Text block:
☆ ☆ ☆ ☆

# Two audio outputs



## Mike Kovach (Feb 4, 2018)

I have a Marantz NR1607 AVR and I wonder if anyone knows if I can get two two outputs from one source. I would like to stream from one into my hearing aids and the other would be for my wife to hear the same sound.

I have TV Streamer 2 from Resound with mini audio input, Optical (Toslink) and Coaxial input. Those I connect by blutooth with my hearing aids. Then is there another way that will output sound to the surround speakers?

I have an LG UH8500 Smart TV with HDMI, optical digital out and Component and Composite in. I am using HDMI ARC to the TV.


----------



## Wayne A. Pflughaupt (Apr 13, 2006)

Mike Kovach said:


> I have TV Streamer 2 from Resound with mini audio input, Optical (Toslink) and Coaxial input. Those I connect by blutooth with my hearing aids.


”Those?” The hearing aids require the use of all three? Why?




Mike Kovach said:


> I wonder if anyone knows if I can get two outputs from one source.


 It will logically require the source to have two outputs.




Mike Kovach said:


> I have TV Streamer 2 from Resound with mini audio input, Optical (Toslink) and Coaxial input. Those I connect by blutooth with my hearing aids. Then is there another way that will output sound to the surround speakers?


That unit has no audio outputs. Which makes sense because it is not a “source.” It merely accepts an input _from_ a “source.”

Best as I can tell, the “source” is the TV? You should be able to use its coax output for your Resound, but as far as I know, the HDMI ARC will only work to get audio to the Marantz if the both the TV and Marantz support ARC. 

Alternately, if the TV has a headphone jack you could use that for the Resound and the TV's optical out to the Marantz.

Regards, 
Wayne


----------

☆ ☆ ☆ ☆

Dataset extract:
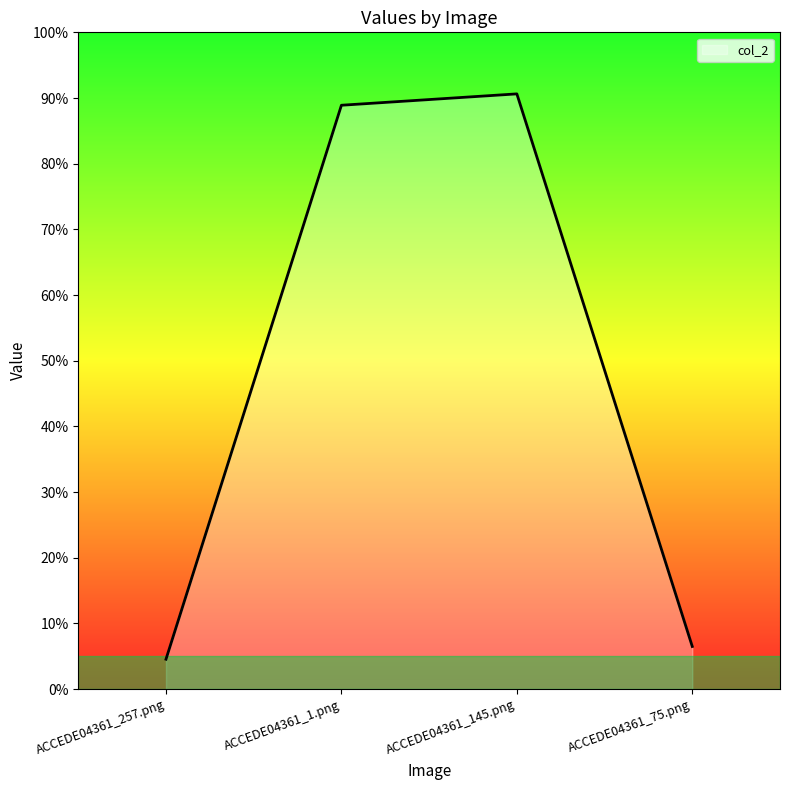

Reading right to left, extract all data points from this chart.

0.1	0.9	0.9	0.0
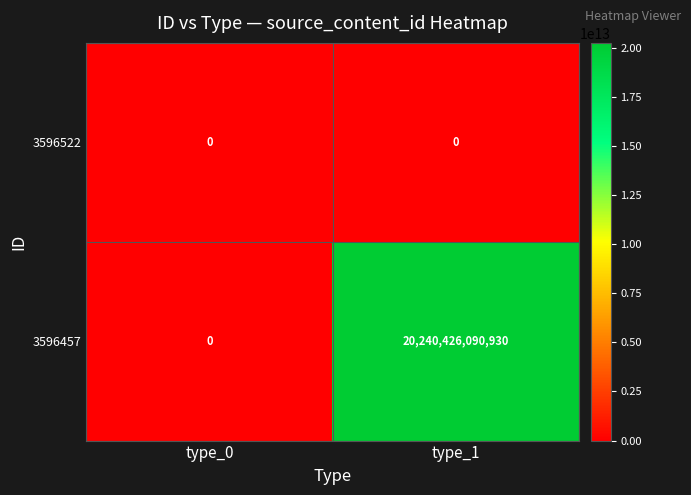

Rank the series by their average value, from lowest to highest.

3596522, 3596457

☆ ☆ ☆ ☆

What is needed: Copy the forum thread from "I have a Marantz" through "(Apr 13, 2006)", swapping "hearing aids" for "earbuds". The listing has no connection to the forum thread.

Answer to this task:
I have a Marantz NR1607 AVR and I wonder if anyone knows if I can get two two outputs from one source. I would like to stream from one into my earbuds and the other would be for my wife to hear the same sound.

I have TV Streamer 2 from Resound with mini audio input, Optical (Toslink) and Coaxial input. Those I connect by blutooth with my earbuds. Then is there another way that will output sound to the surround speakers?

I have an LG UH8500 Smart TV with HDMI, optical digital out and Component and Composite in. I am using HDMI ARC to the TV.


----------



## Wayne A. Pflughaupt (Apr 13, 2006)